• _Document excerpt_:
• • • • •
2. Response Parameters

ParameterTypeDescription
idstringA unique identifier for the chat completion request.
objectstringThe object type, which is typically chat.completion.
createdintegerThe Unix timestamp (in seconds) of when the request was created.
choicesarrayA list of chat completion choices.
├─ indexintegerThe index of the choice in the list.
├─ messageobjectThe specific message generated by the model.
│ ├─ rolestringThe role of the author of this message, typically assistant.
│ └─ contentstringThe textual content of the message.
└─ finish_reasonstringThe reason the model stopped generating tokens. E.g., stop (natural stop) or length (reached maximum length).
usageobjectUsage statistics for the completion request.
├─ prompt_tokensintegerNumber of tokens consumed by the input prompt.
├─ completion_tokensintegerNumber of tokens generated in the output.
└─ total_tokensintegerTotal number of tokens consumed (prompt + completion).

3. Request Examples

Successful Request Example

curl --location --request GET 'https://api.codingplanx.ai/v1/models' \
--header 'Content-Type: application/json' \
--header 'Accept: application/json' \
--header 'Authorization: Bearer YOUR_API_KEY' \
--data '{
  "model": "gpt-3.5-turbo",
  "messages": [
    {
      "role": "user",
      "content": "Hello there, how may I assist you today?"
    }
  ],
  "temperature": 1,
  "top_p": 1,
  "n": 1,
  "stream": false,
  "user": "user-1234"
}'

Successful Response Example

{
    "id": "chatcmpl-123",
    "object": "chat.completion",
    "created": 1677652288,
    "choices": [
        {
            "index": 0,
            "message": {
                "role": "assistant",
                "content": "\r
\r
Hello there, how may I assist you today?"
            },
            "finish_reason": "stop"
        }
    ],
    "usage": {
        "prompt_tokens": 9,
        "completion_tokens": 12,
        "total_tokens": 21
    }
}

4. FAQs (Frequently Asked Questions)

Q: Why does the documentation show a GET method, but it looks like a POST request? A: In standard OpenAI specifications, creating completions generally uses the POST method. However, based on the provided metadata, this endpoint is defined as GET. Please verify the actual server-side configuration when making API calls. If GET does not work, try using POST.

Q: How should I choose between temperature and top_p? A: We generally recommend altering either temperature or top_p, but not both. If you want precise and deterministic answers, lower the temperature (e.g., 0.2). If you want more diverse and creative responses, increase it.

Q: How do I enable JSON mode? A: You need to set { "type": "json_object" } within the response_format parameter, and explicitly instruct the model (via System or User messages) to output in JSON format. Otherwise, the model may generate parsing errors or an endless stream of whitespace.

Q: What is the difference between presence_penalty and frequency_penalty? A:

  • presence_penalty: Focuses on penalizing topics that have already appeared, encouraging the model to discuss new topics.
  • frequency_penalty: Focuses on penalizing exact words/phrases that appear frequently, preventing the model from repeating the same sentences within a short period.

Q: How does streaming output (stream: true) work? A: When streaming is enabled, the API returns data word-by-word via Server-Sent Events (SSE). Each data chunk is a JSON string prefixed with data: , and the stream is terminated with a data: [DONE] message. This is highly useful for displaying long-form text generation in real-time on UI/UX interfaces.
• • • • •
• _Given records_:
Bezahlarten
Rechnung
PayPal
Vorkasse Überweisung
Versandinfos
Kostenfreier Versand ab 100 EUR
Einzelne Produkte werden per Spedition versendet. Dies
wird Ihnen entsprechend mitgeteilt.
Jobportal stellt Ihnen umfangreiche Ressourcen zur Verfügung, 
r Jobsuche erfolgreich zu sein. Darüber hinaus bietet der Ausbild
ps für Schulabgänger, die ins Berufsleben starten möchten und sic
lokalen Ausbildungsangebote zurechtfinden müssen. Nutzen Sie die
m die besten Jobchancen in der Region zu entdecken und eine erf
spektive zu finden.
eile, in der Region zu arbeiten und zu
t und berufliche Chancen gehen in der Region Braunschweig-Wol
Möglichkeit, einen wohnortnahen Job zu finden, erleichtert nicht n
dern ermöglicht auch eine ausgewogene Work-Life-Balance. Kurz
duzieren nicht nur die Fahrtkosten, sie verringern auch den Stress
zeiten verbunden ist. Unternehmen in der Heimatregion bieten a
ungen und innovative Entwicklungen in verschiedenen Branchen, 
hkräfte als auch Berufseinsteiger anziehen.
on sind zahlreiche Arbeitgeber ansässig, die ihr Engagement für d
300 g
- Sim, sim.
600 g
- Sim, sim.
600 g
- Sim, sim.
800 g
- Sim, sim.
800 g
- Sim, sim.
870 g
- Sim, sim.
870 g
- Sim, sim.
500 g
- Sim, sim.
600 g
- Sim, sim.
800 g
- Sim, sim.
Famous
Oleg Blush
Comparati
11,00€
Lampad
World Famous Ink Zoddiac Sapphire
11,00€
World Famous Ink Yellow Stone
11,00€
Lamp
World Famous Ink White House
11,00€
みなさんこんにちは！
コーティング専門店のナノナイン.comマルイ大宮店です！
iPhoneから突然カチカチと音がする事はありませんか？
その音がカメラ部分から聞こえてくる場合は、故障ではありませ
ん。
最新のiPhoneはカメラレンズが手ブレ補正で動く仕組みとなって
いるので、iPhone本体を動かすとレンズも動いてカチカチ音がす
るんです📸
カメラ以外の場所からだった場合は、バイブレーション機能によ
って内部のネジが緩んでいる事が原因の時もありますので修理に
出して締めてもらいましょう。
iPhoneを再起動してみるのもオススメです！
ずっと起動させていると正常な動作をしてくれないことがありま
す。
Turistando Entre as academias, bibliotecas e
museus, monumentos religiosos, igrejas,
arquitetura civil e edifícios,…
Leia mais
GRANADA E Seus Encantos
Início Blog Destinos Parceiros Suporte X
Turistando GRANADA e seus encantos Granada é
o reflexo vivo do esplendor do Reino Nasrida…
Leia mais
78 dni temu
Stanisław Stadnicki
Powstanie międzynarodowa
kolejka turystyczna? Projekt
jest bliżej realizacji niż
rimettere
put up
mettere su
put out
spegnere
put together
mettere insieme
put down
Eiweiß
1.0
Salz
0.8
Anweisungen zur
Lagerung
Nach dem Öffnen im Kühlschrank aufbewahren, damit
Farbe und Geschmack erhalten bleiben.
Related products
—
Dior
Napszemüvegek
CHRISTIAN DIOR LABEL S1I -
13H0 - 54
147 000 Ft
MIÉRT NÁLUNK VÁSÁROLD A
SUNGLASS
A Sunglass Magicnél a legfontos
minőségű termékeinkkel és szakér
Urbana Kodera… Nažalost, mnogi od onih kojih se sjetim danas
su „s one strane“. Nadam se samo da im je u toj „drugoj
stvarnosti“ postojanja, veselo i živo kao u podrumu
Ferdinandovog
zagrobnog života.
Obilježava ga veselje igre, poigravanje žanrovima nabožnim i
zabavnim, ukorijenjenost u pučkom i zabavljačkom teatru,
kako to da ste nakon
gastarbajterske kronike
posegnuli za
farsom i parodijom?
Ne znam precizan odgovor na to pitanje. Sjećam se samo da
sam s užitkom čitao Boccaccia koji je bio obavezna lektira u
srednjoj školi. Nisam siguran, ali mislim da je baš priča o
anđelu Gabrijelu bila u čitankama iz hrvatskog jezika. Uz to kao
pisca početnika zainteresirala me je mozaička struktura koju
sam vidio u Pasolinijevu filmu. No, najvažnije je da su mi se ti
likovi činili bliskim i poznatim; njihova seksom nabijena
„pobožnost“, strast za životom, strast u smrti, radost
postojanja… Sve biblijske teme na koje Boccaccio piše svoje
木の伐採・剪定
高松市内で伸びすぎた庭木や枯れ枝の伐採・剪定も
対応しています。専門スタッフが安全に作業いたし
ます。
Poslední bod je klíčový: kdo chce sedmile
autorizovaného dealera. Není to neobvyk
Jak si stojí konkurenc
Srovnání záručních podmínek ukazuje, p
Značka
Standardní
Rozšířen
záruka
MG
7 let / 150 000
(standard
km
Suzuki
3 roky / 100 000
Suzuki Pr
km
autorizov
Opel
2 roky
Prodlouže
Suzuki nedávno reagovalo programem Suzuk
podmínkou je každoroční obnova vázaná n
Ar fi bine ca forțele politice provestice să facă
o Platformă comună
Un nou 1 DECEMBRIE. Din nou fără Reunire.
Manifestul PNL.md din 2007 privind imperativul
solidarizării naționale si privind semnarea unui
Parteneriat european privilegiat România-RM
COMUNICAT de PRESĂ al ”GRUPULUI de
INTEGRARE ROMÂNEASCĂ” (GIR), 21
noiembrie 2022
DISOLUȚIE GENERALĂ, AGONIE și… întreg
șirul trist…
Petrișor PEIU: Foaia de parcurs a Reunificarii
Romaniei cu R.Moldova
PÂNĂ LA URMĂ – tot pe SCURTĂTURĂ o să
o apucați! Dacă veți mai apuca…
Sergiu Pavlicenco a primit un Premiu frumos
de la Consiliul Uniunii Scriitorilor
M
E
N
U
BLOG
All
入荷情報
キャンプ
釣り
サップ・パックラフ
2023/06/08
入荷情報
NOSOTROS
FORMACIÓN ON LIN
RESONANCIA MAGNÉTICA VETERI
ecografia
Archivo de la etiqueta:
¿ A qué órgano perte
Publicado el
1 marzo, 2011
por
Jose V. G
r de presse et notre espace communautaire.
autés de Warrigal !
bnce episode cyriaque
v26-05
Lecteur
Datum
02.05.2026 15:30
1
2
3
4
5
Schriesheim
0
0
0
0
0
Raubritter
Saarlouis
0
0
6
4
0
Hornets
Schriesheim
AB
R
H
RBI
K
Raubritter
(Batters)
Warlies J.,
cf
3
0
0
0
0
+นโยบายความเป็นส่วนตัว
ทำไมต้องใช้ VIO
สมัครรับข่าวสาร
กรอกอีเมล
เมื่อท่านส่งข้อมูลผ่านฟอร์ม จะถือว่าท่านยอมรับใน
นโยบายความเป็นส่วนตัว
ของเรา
• • • • •
• _Activity list_:
[1] In the API documentation excerpt, what example temperature value is given for getting precise and deterministic answers?
[2] List every top-level key in the JSON body of the request example in the API documentation excerpt.

• _Answers to the exercise_:
[1] 0.2

[2] model, messages, temperature, top_p, n, stream, user